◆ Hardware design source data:
------------------------------
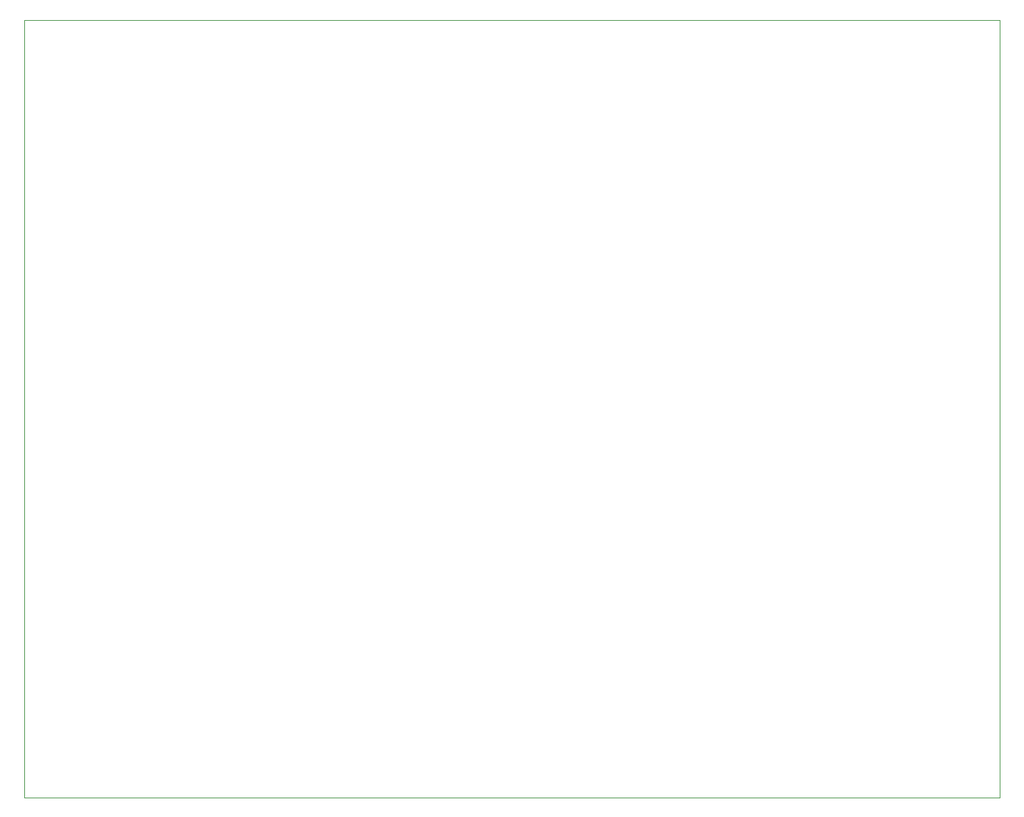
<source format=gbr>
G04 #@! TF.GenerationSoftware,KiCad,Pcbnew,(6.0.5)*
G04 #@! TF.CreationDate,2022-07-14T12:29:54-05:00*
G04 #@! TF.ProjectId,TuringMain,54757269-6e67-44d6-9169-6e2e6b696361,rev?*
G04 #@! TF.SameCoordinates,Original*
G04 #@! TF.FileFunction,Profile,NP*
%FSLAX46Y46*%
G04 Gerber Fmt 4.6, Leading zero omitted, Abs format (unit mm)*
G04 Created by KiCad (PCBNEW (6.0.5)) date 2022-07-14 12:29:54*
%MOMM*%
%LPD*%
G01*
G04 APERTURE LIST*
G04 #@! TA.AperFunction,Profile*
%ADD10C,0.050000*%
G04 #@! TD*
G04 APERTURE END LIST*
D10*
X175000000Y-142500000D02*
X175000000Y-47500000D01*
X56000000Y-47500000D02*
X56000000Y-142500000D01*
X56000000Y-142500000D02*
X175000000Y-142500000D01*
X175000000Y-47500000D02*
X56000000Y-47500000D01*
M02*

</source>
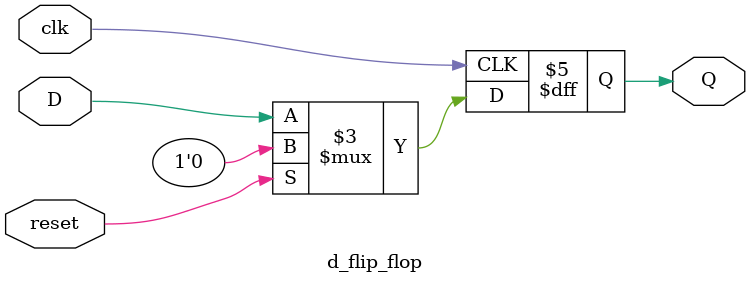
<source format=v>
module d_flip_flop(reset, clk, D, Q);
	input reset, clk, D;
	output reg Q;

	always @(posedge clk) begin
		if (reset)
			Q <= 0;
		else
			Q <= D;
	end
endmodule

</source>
------------------------------
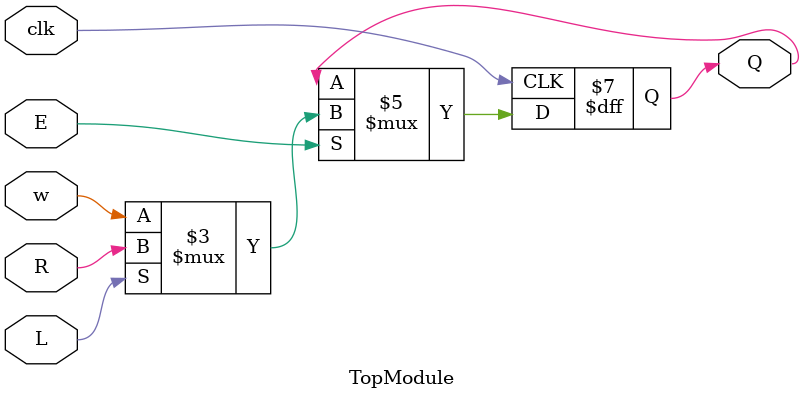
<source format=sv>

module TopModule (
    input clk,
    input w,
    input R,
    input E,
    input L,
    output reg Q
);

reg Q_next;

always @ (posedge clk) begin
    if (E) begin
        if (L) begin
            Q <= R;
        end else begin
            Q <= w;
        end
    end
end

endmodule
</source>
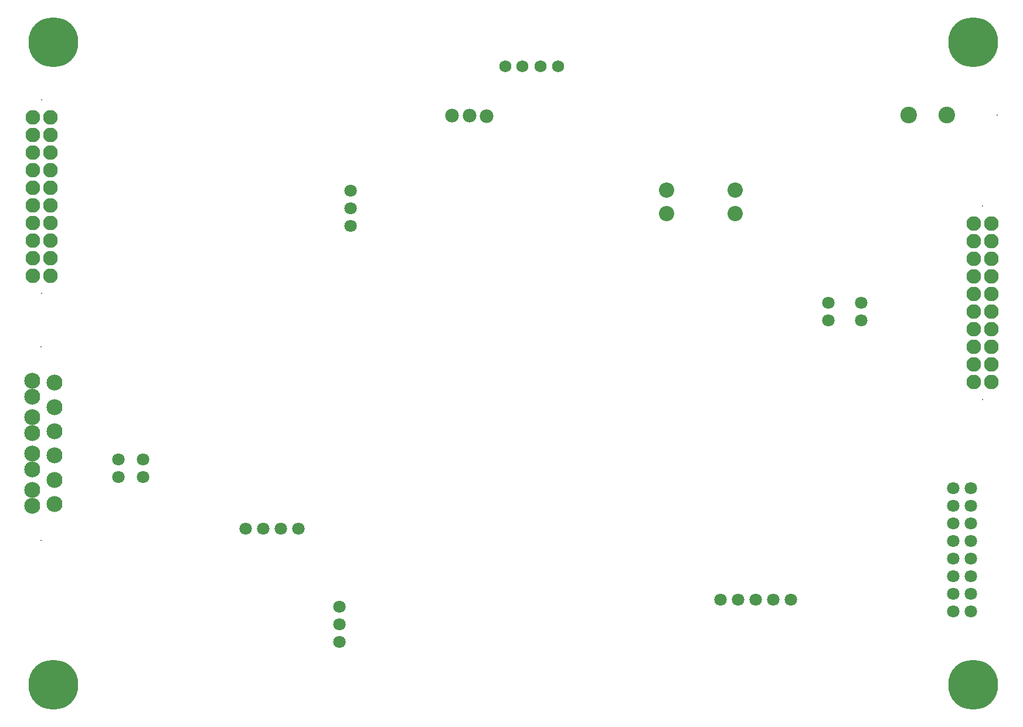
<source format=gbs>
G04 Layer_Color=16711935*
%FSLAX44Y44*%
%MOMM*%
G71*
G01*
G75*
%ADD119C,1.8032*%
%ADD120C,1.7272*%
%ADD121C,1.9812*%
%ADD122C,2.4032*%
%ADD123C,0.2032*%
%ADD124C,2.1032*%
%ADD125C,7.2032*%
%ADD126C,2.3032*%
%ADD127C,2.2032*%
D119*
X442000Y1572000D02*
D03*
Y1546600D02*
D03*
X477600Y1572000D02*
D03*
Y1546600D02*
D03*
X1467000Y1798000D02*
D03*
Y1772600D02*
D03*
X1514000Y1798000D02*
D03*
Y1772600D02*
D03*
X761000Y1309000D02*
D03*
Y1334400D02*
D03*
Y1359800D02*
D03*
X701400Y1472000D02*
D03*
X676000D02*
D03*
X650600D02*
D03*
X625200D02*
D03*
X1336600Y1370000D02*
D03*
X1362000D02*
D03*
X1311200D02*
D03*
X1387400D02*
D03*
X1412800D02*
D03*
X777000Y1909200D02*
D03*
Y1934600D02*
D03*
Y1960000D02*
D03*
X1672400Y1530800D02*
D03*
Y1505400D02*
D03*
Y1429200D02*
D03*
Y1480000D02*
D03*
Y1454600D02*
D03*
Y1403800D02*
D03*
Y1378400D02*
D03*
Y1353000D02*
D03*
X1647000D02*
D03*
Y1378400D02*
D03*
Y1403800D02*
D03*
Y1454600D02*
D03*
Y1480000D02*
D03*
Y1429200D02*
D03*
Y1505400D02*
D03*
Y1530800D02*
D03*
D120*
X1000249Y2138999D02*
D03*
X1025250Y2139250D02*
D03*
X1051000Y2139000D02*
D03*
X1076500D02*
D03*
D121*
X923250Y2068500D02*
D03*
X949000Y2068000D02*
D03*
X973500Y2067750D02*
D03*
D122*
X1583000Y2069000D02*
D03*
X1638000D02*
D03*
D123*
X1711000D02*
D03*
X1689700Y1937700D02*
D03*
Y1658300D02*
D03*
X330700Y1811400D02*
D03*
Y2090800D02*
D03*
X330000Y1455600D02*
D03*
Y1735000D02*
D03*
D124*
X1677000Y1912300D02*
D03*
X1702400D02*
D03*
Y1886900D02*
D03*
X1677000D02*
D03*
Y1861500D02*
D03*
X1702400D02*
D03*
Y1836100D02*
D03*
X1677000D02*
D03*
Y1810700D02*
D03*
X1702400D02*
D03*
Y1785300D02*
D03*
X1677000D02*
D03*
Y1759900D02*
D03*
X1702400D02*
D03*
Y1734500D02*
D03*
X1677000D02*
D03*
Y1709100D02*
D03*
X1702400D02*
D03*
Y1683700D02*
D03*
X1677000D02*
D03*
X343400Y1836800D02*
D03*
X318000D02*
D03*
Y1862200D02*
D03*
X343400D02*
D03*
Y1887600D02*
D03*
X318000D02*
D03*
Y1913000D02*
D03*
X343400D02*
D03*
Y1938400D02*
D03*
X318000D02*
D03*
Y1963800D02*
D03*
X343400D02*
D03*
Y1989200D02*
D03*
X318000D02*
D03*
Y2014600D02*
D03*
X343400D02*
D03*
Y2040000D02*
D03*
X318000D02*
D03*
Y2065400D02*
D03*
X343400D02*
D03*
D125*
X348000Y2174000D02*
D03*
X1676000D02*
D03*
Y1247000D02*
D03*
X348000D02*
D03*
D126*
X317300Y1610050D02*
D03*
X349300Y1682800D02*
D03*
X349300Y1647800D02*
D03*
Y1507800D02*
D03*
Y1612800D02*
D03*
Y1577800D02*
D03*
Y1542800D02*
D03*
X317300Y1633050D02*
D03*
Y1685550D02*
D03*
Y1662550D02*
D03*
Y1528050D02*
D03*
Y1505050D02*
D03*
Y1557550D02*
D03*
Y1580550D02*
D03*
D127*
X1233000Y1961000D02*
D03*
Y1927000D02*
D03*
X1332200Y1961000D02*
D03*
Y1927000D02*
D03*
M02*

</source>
------------------------------
◆ REQUEST: The word "input" may appear in several lines of the data; copy every line where it does.

◆ EXERCISE ANSWER:
	input reset, clk, D;
    input clk,
    input w,
    input R,
    input E,
    input L,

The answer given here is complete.